Texte à lire |
■ ■ ■ ■

D’origine bretonne, Noël Guyomarc’h fait partie de ces (nombreux) Français qui ont eu un coup de foudre pour Montréal et qui y sont restés. Cela fait maintenant 30 ans qu’il savoure sa chance d’être ici tout en se forgeant une réputation à l’international depuis sa galerie montréalaise spécialisée en bijoux contemporains, l’une des seules au Canada.

En France, dans les années 80, Noël se destinait à travailler à Paris dans l’administration avec des horaires de bureau normaux et un salaire mensuel stable. “J’aimais la ville et l’intensité culturelle de Paris mais je trouvais ça très difficile d’y vivre surtout au niveau social, c’était difficile de créer des liens avec les gens”, confie celui qui, en attendant d’être fonctionnaire, avait aussi testé la vie de serveur dans quelques cafés/bars parisiens. Un détail qui compte puisque c’est au café Costes à Paris que Montréal lui est apparue, ou presque.

“C’est là que j’ai rencontré des Québécois qui étaient étonnés que je leur apporte vraiment ce qu’ils avaient commandé. À Paris, ils avaient l’habitude qu’on leur apporte autre chose à cause de leur accent… Moi je les avais compris! On a très vite sympathisé”, plaisante Noël qui a ensuite été invité à venir passer 15 jours à Montréal. En 1986, il part donc en vacances à Montréal et ne sait pas encore qu’il s’apprête à débuter une longue histoire d’amour avec le Québec. “J’ai eu un coup de foudre pour les gens avant tout, je me suis senti très très confortable tout de suite! Il y avait une certaine franchise dans la communication que j’aimais beaucoup. Montréal a été un pont entre Paris et la Bretagne, j’y ai trouvé mon équilibre”, confie le Breton qui a décidé d’y rester et dont la vie a pris un tournant décisif.

■ ■ ■ ■

Entrées |
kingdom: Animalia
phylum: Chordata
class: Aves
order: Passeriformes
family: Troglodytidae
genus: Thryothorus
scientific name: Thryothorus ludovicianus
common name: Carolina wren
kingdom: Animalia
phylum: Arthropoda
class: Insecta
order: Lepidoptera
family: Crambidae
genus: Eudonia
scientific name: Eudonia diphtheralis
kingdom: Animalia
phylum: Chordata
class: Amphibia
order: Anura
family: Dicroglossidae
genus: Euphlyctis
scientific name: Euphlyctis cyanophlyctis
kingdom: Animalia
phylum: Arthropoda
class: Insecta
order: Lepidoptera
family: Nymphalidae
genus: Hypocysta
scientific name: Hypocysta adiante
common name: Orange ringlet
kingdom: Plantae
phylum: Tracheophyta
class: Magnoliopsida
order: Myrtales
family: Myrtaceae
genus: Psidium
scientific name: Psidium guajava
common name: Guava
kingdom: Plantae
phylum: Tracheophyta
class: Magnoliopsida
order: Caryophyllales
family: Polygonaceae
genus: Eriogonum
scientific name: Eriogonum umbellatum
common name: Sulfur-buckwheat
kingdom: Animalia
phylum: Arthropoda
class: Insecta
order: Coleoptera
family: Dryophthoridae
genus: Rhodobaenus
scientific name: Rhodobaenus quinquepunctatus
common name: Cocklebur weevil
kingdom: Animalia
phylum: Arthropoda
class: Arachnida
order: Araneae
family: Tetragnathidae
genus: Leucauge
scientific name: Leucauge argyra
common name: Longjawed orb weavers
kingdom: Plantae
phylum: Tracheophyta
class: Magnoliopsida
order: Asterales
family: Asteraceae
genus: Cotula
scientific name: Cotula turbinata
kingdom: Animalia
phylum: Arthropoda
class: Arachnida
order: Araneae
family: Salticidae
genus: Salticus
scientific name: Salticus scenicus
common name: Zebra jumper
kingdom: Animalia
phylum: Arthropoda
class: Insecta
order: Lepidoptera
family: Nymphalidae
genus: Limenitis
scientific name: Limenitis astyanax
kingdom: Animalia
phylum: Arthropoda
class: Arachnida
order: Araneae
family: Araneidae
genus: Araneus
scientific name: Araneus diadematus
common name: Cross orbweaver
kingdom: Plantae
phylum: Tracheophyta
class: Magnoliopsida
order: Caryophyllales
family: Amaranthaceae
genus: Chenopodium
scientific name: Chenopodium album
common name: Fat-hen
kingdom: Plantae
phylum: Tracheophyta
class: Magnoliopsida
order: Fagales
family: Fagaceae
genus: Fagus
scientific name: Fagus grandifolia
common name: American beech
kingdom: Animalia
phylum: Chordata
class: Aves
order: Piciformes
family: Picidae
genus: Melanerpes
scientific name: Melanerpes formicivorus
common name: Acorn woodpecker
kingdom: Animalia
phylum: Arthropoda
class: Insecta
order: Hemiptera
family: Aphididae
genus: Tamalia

■ ■ ■ ■

Objectif de la tâche | Pouvez-vous recopier le texte sur Noël Guyomarc’h de "En France, dans" à "apparue, ou presque.", en renommant "serveur" en "barman"?

Résultat de la tâche |
En France, dans les années 80, Noël se destinait à travailler à Paris dans l’administration avec des horaires de bureau normaux et un salaire mensuel stable. “J’aimais la ville et l’intensité culturelle de Paris mais je trouvais ça très difficile d’y vivre surtout au niveau social, c’était difficile de créer des liens avec les gens”, confie celui qui, en attendant d’être fonctionnaire, avait aussi testé la vie de barman dans quelques cafés/bars parisiens. Un détail qui compte puisque c’est au café Costes à Paris que Montréal lui est apparue, ou presque.